### Input records

BEGIN

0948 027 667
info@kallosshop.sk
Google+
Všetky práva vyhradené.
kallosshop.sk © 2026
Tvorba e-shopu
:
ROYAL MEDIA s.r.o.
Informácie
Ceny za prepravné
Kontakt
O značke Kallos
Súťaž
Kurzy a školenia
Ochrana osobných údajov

END
BEGIN

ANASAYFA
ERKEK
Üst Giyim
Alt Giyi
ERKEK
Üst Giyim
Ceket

END

### Work instruction
Print the lines of the records starting with the line containing "0948 027 667" and going on through the line containing "Ochrana osobných údajov", with both of those lines included.

### Solution for this problem
0948 027 667
info@kallosshop.sk
Google+
Všetky práva vyhradené.
kallosshop.sk © 2026
Tvorba e-shopu
:
ROYAL MEDIA s.r.o.
Informácie
Ceny za prepravné
Kontakt
O značke Kallos
Súťaž
Kurzy a školenia
Ochrana osobných údajov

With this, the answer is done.